== Supplied information ==

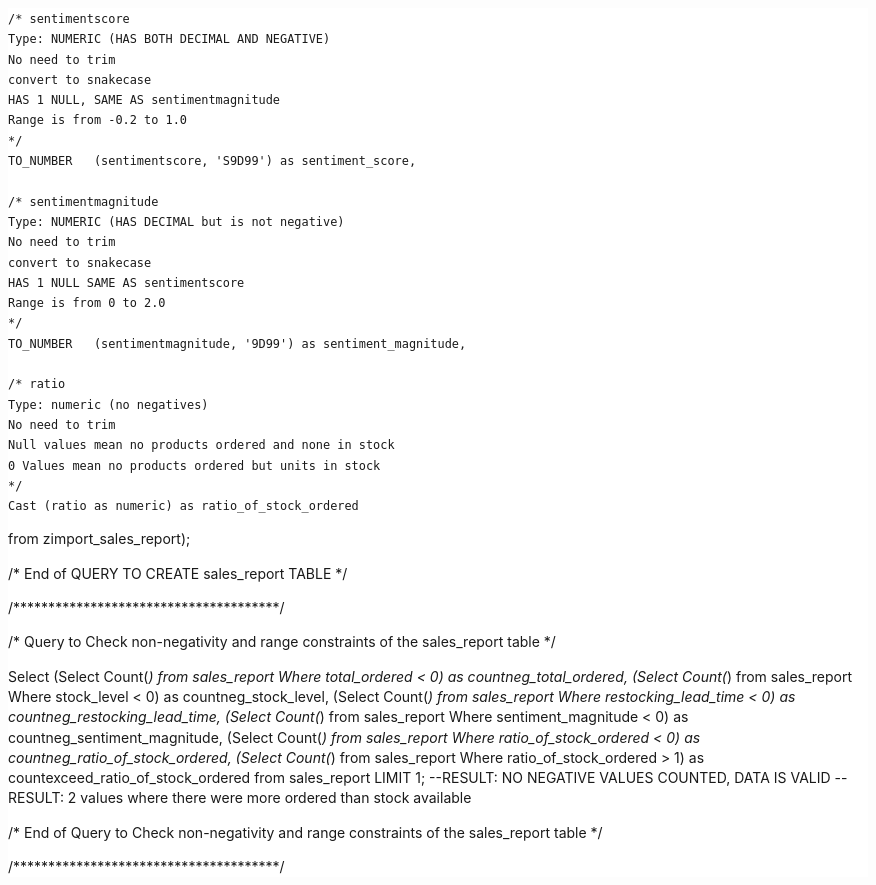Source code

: 	/* sentimentscore
	Type: NUMERIC (HAS BOTH DECIMAL AND NEGATIVE)
	No need to trim
	convert to snakecase
	HAS 1 NULL, SAME AS sentimentmagnitude
 	Range is from -0.2 to 1.0
	*/
	TO_NUMBER	(sentimentscore, 'S9D99') as sentiment_score,

	/* sentimentmagnitude
	Type: NUMERIC (HAS DECIMAL but is not negative)
	No need to trim
	convert to snakecase
	HAS 1 NULL SAME AS sentimentscore
 	Range is from 0 to 2.0
	*/
	TO_NUMBER	(sentimentmagnitude, '9D99') as sentiment_magnitude,
 
 	/* ratio
 	Type: numeric (no negatives)
 	No need to trim
 	Null values mean no products ordered and none in stock
 	0 Values mean no products ordered but units in stock
 	*/
 	Cast (ratio as numeric) as ratio_of_stock_ordered
 	
from zimport_sales_report);

/*	End of QUERY TO CREATE sales_report TABLE	*/


/**************************************/


/*	Query to Check non-negativity and range constraints of the sales_report table	*/

Select 
	(Select Count(*) from sales_report Where total_ordered < 0) as countneg_total_ordered,
	(Select Count(*) from sales_report Where stock_level < 0) as countneg_stock_level,
	(Select Count(*) from sales_report Where restocking_lead_time < 0) as countneg_restocking_lead_time,
	(Select Count(*) from sales_report Where sentiment_magnitude < 0) as countneg_sentiment_magnitude,
	(Select Count(*) from sales_report Where ratio_of_stock_ordered < 0) as countneg_ratio_of_stock_ordered,
	(Select Count(*) from sales_report Where ratio_of_stock_ordered > 1) as countexceed_ratio_of_stock_ordered
from sales_report
LIMIT 1;
--RESULT: NO NEGATIVE VALUES COUNTED, DATA IS VALID
--RESULT: 2 values where there were more ordered than stock available

/*	End of Query to Check non-negativity and range constraints of the sales_report table	*/


/**************************************/

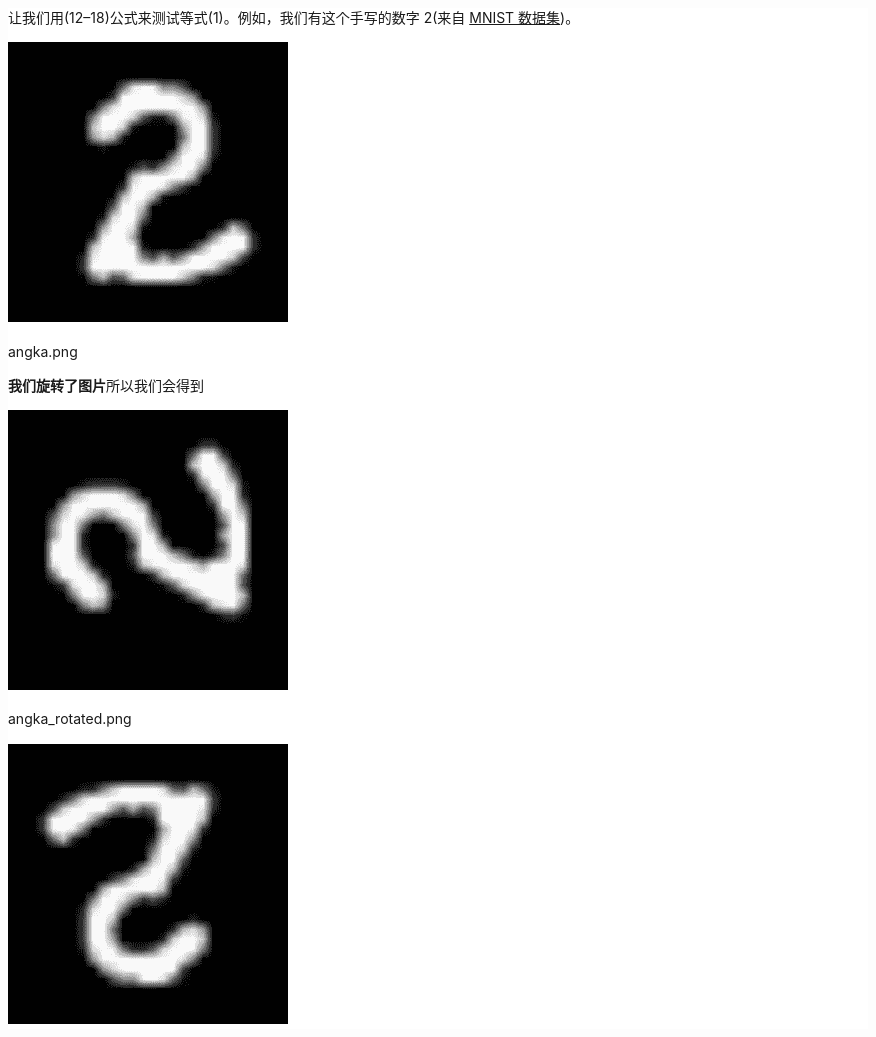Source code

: 让我们用(12–18)公式来测试等式(1)。例如，我们有这个手写的数字 2(来自 [MNIST 数据集](http://yann.lecun.com/exdb/mnist/))。

![](img/fcc6a95f941de84ea2b29be0c3affec7.png)

angka.png

**我们旋转了图片**所以我们会得到

![](img/44276599ca23655c34ee64b0e3e2ae0c.png)

angka_rotated.png

![](img/add86a90e1152cc2d3d7602396f1a22d.png)
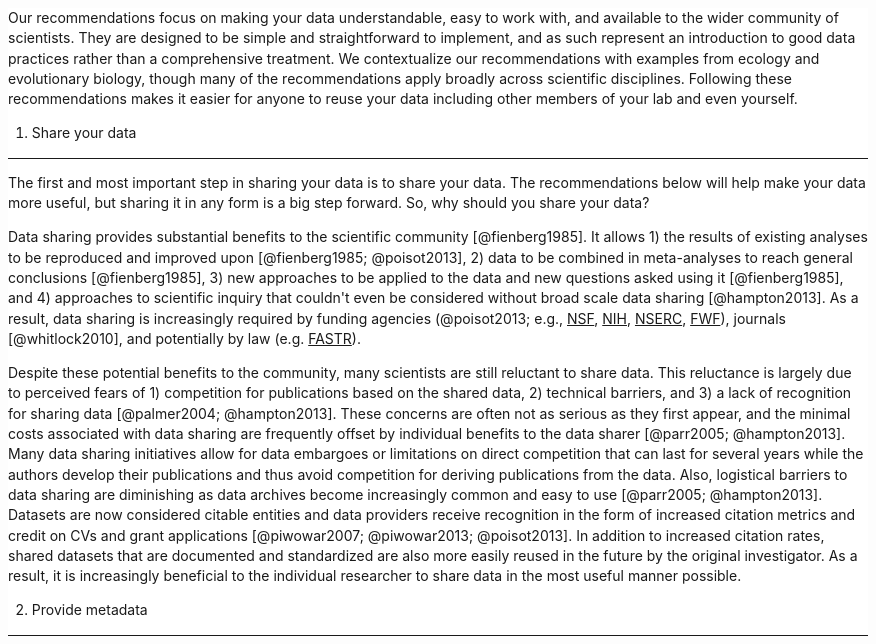 Our recommendations focus on making your data understandable, easy to work with, and available to the wider community of scientists.
They are designed to be simple and straightforward to implement, and as such represent an introduction to good data practices rather than a comprehensive treatment.
We contextualize our recommendations with examples from ecology and evolutionary biology, though many of the recommendations apply broadly across scientific disciplines.
Following these recommendations makes it easier for anyone to reuse your data including other members of your lab and even yourself.

1. Share your data
------------------

The first and most important step in sharing your data is to share your data.
The recommendations below will help make your data more useful, but sharing it in any form is a big step forward.
So, why should you share your data?

Data sharing provides substantial benefits to the scientific community [@fienberg1985].
It allows 1) the results of existing analyses to be reproduced and improved upon [@fienberg1985; @poisot2013],
2) data to be combined in meta-analyses to reach general conclusions [@fienberg1985],
3) new approaches to be applied to the data and new questions asked using it [@fienberg1985], and
4) approaches to scientific inquiry that couldn't even be considered without broad scale data sharing [@hampton2013].
As a result, data sharing is increasingly required by funding agencies (@poisot2013; e.g., [NSF](http://www.nsf.gov/bfa/dias/policy/dmp.jsp), [NIH](http://grants.nih.gov/grants/guide/notice-files/NOT-OD-03-032.html), [NSERC](http://www.nserc-crsng.gc.ca/Professors-Professeurs/FinancialAdminGuide-GuideAdminFinancier/Responsibilities-Responsabilites_eng.asp), [FWF](http://www.fwf.ac.at/en/public_relations/oai/index.html)), journals [@whitlock2010], and potentially by law (e.g. [FASTR](http://doyle.house.gov/sites/doyle.house.gov/files/documents/2013%2002%2014%20DOYLE%20FASTR%20FINAL.pdf)). 

Despite these potential benefits to the community, many scientists are still reluctant to share data. 
This reluctance is largely due to perceived fears of 1) competition for publications based on the shared data, 2) technical barriers, and 3) a lack of recognition for sharing data [@palmer2004; @hampton2013].
These concerns are often not as serious as they first appear, and the minimal costs associated with data sharing are frequently offset by individual benefits to the data sharer [@parr2005; @hampton2013].
Many data sharing initiatives allow for data embargoes or limitations on direct competition that can last for several years while the authors develop their publications and thus avoid competition for deriving publications from the data.
Also, logistical barriers to data sharing are diminishing as data archives become increasingly common and easy to use [@parr2005; @hampton2013].
Datasets are now considered citable entities and data providers receive recognition in the form of increased citation metrics and credit on CVs and grant applications [@piwowar2007; @piwowar2013; @poisot2013].
In addition to increased citation rates, shared datasets that are documented and standardized are also more easily reused in the future by the original investigator.
As a result, it is increasingly beneficial to the individual researcher to share data in the most useful manner possible.

2. Provide metadata
-------------------
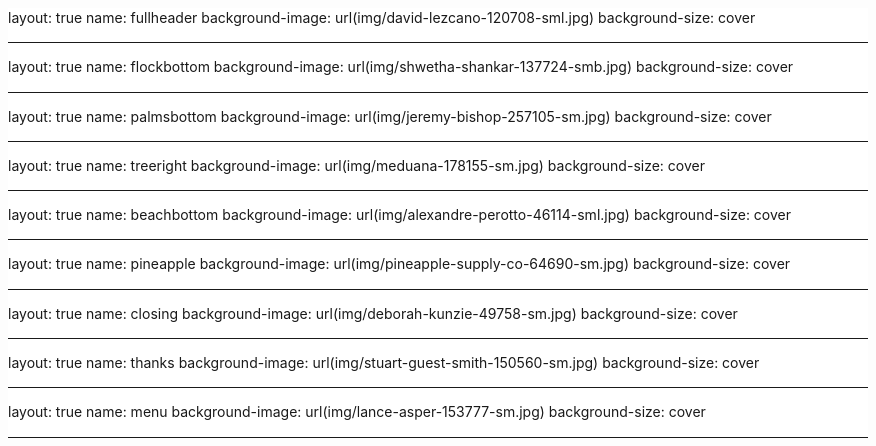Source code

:layout: true
name: fullheader
background-image: url(img/david-lezcano-120708-sml.jpg)
background-size: cover

---
layout: true
name: flockbottom
background-image: url(img/shwetha-shankar-137724-smb.jpg)
background-size: cover

---
layout: true
name: palmsbottom
background-image: url(img/jeremy-bishop-257105-sm.jpg)
background-size: cover

---
layout: true
name: treeright
background-image: url(img/meduana-178155-sm.jpg)
background-size: cover

---
layout: true
name: beachbottom
background-image: url(img/alexandre-perotto-46114-sml.jpg)
background-size: cover

---
layout: true
name: pineapple
background-image: url(img/pineapple-supply-co-64690-sm.jpg)
background-size: cover

---
layout: true
name: closing
background-image: url(img/deborah-kunzie-49758-sm.jpg)
background-size: cover

---
layout: true
name: thanks
background-image: url(img/stuart-guest-smith-150560-sm.jpg)
background-size: cover

---
layout: true
name: menu
background-image: url(img/lance-asper-153777-sm.jpg)
background-size: cover

---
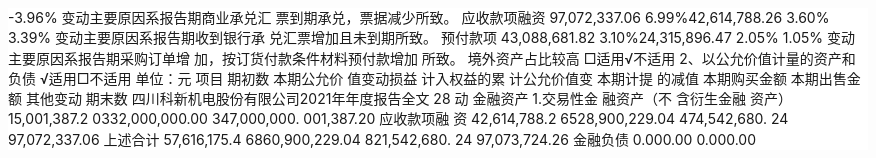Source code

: -3.96%
变动主要原因系报告期商业承兑汇
票到期承兑，票据减少所致。
应收款项融资
97,072,337.06
6.99%42,614,788.26
3.60%
3.39%
变动主要原因系报告期收到银行承
兑汇票增加且未到期所致。
预付款项
43,088,681.82
3.10%24,315,896.47
2.05%
1.05%
变动主要原因系报告期采购订单增
加，按订货付款条件材料预付款增加
所致。
境外资产占比较高
□适用√不适用
2、以公允价值计量的资产和负债
√适用□不适用
单位：元
项目
期初数
本期公允价
值变动损益
计入权益的累
计公允价值变
本期计提
的减值
本期购买金额
本期出售金
额
其他变动
期末数
四川科新机电股份有限公司2021年年度报告全文
28
动
金融资产
1.交易性金
融资产（不
含衍生金融
资产）
15,001,387.2
0332,000,000.00
347,000,000.
001,387.20
应收款项融
资
42,614,788.2
6528,900,229.04
474,542,680.
24
97,072,337.06
上述合计
57,616,175.4
6860,900,229.04
821,542,680.
24
97,073,724.26
金融负债
0.000.00
0.000.00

===

**What to produce**
Please retype all of the source text in the listing above word for word, and leave the pictures out of your answer.

**Answer section**
Source code

: 	/* sentimentscore
	Type: NUMERIC (HAS BOTH DECIMAL AND NEGATIVE)
	No need to trim
	convert to snakecase
	HAS 1 NULL, SAME AS sentimentmagnitude
 	Range is from -0.2 to 1.0
	*/
	TO_NUMBER	(sentimentscore, 'S9D99') as sentiment_score,

	/* sentimentmagnitude
	Type: NUMERIC (HAS DECIMAL but is not negative)
	No need to trim
	convert to snakecase
	HAS 1 NULL SAME AS sentimentscore
 	Range is from 0 to 2.0
	*/
	TO_NUMBER	(sentimentmagnitude, '9D99') as sentiment_magnitude,
 
 	/* ratio
 	Type: numeric (no negatives)
 	No need to trim
 	Null values mean no products ordered and none in stock
 	0 Values mean no products ordered but units in stock
 	*/
 	Cast (ratio as numeric) as ratio_of_stock_ordered
 	
from zimport_sales_report);

/*	End of QUERY TO CREATE sales_report TABLE	*/


/**************************************/


/*	Query to Check non-negativity and range constraints of the sales_report table	*/

Select 
	(Select Count(*) from sales_report Where total_ordered < 0) as countneg_total_ordered,
	(Select Count(*) from sales_report Where stock_level < 0) as countneg_stock_level,
	(Select Count(*) from sales_report Where restocking_lead_time < 0) as countneg_restocking_lead_time,
	(Select Count(*) from sales_report Where sentiment_magnitude < 0) as countneg_sentiment_magnitude,
	(Select Count(*) from sales_report Where ratio_of_stock_ordered < 0) as countneg_ratio_of_stock_ordered,
	(Select Count(*) from sales_report Where ratio_of_stock_ordered > 1) as countexceed_ratio_of_stock_ordered
from sales_report
LIMIT 1;
--RESULT: NO NEGATIVE VALUES COUNTED, DATA IS VALID
--RESULT: 2 values where there were more ordered than stock available

/*	End of Query to Check non-negativity and range constraints of the sales_report table	*/


/**************************************/

Source code

: 让我们用(12–18)公式来测试等式(1)。例如，我们有这个手写的数字 2(来自 [MNIST 数据集](http://yann.lecun.com/exdb/mnist/))。

![](img/fcc6a95f941de84ea2b29be0c3affec7.png)

angka.png

**我们旋转了图片**所以我们会得到

![](img/44276599ca23655c34ee64b0e3e2ae0c.png)

angka_rotated.png

![](img/add86a90e1152cc2d3d7602396f1a22d.png)
 Our recommendations focus on making your data understandable, easy to work with, and available to the wider community of scientists.
They are designed to be simple and straightforward to implement, and as such represent an introduction to good data practices rather than a comprehensive treatment.
We contextualize our recommendations with examples from ecology and evolutionary biology, though many of the recommendations apply broadly across scientific disciplines.
Following these recommendations makes it easier for anyone to reuse your data including other members of your lab and even yourself.

1. Share your data
------------------

The first and most important step in sharing your data is to share your data.
The recommendations below will help make your data more useful, but sharing it in any form is a big step forward.
So, why should you share your data?

Data sharing provides substantial benefits to the scientific community [@fienberg1985].
It allows 1) the results of existing analyses to be reproduced and improved upon [@fienberg1985; @poisot2013],
2) data to be combined in meta-analyses to reach general conclusions [@fienberg1985],
3) new approaches to be applied to the data and new questions asked using it [@fienberg1985], and
4) approaches to scientific inquiry that couldn't even be considered without broad scale data sharing [@hampton2013].
As a result, data sharing is increasingly required by funding agencies (@poisot2013; e.g., [NSF](http://www.nsf.gov/bfa/dias/policy/dmp.jsp), [NIH](http://grants.nih.gov/grants/guide/notice-files/NOT-OD-03-032.html), [NSERC](http://www.nserc-crsng.gc.ca/Professors-Professeurs/FinancialAdminGuide-GuideAdminFinancier/Responsibilities-Responsabilites_eng.asp), [FWF](http://www.fwf.ac.at/en/public_relations/oai/index.html)), journals [@whitlock2010], and potentially by law (e.g. [FASTR](http://doyle.house.gov/sites/doyle.house.gov/files/documents/2013%2002%2014%20DOYLE%20FASTR%20FINAL.pdf)). 

Despite these potential benefits to the community, many scientists are still reluctant to share data. 
This reluctance is largely due to perceived fears of 1) competition for publications based on the shared data, 2) technical barriers, and 3) a lack of recognition for sharing data [@palmer2004; @hampton2013].
These concerns are often not as serious as they first appear, and the minimal costs associated with data sharing are frequently offset by individual benefits to the data sharer [@parr2005; @hampton2013].
Many data sharing initiatives allow for data embargoes or limitations on direct competition that can last for several years while the authors develop their publications and thus avoid competition for deriving publications from the data.
Also, logistical barriers to data sharing are diminishing as data archives become increasingly common and easy to use [@parr2005; @hampton2013].
Datasets are now considered citable entities and data providers receive recognition in the form of increased citation metrics and credit on CVs and grant applications [@piwowar2007; @piwowar2013; @poisot2013].
In addition to increased citation rates, shared datasets that are documented and standardized are also more easily reused in the future by the original investigator.
As a result, it is increasingly beneficial to the individual researcher to share data in the most useful manner possible.

2. Provide metadata
-------------------
Source code

:layout: true
name: fullheader
background-image: url(img/david-lezcano-120708-sml.jpg)
background-size: cover

---
layout: true
name: flockbottom
background-image: url(img/shwetha-shankar-137724-smb.jpg)
background-size: cover

---
layout: true
name: palmsbottom
background-image: url(img/jeremy-bishop-257105-sm.jpg)
background-size: cover

---
layout: true
name: treeright
background-image: url(img/meduana-178155-sm.jpg)
background-size: cover

---
layout: true
name: beachbottom
background-image: url(img/alexandre-perotto-46114-sml.jpg)
background-size: cover

---
layout: true
name: pineapple
background-image: url(img/pineapple-supply-co-64690-sm.jpg)
background-size: cover

---
layout: true
name: closing
background-image: url(img/deborah-kunzie-49758-sm.jpg)
background-size: cover

---
layout: true
name: thanks
background-image: url(img/stuart-guest-smith-150560-sm.jpg)
background-size: cover

---
layout: true
name: menu
background-image: url(img/lance-asper-153777-sm.jpg)
background-size: cover

---
Source code

: -3.96%
变动主要原因系报告期商业承兑汇
票到期承兑，票据减少所致。
应收款项融资
97,072,337.06
6.99%42,614,788.26
3.60%
3.39%
变动主要原因系报告期收到银行承
兑汇票增加且未到期所致。
预付款项
43,088,681.82
3.10%24,315,896.47
2.05%
1.05%
变动主要原因系报告期采购订单增
加，按订货付款条件材料预付款增加
所致。
境外资产占比较高
□适用√不适用
2、以公允价值计量的资产和负债
√适用□不适用
单位：元
项目
期初数
本期公允价
值变动损益
计入权益的累
计公允价值变
本期计提
的减值
本期购买金额
本期出售金
额
其他变动
期末数
四川科新机电股份有限公司2021年年度报告全文
28
动
金融资产
1.交易性金
融资产（不
含衍生金融
资产）
15,001,387.2
0332,000,000.00
347,000,000.
001,387.20
应收款项融
资
42,614,788.2
6528,900,229.04
474,542,680.
24
97,072,337.06
上述合计
57,616,175.4
6860,900,229.04
821,542,680.
24
97,073,724.26
金融负债
0.000.00
0.000.00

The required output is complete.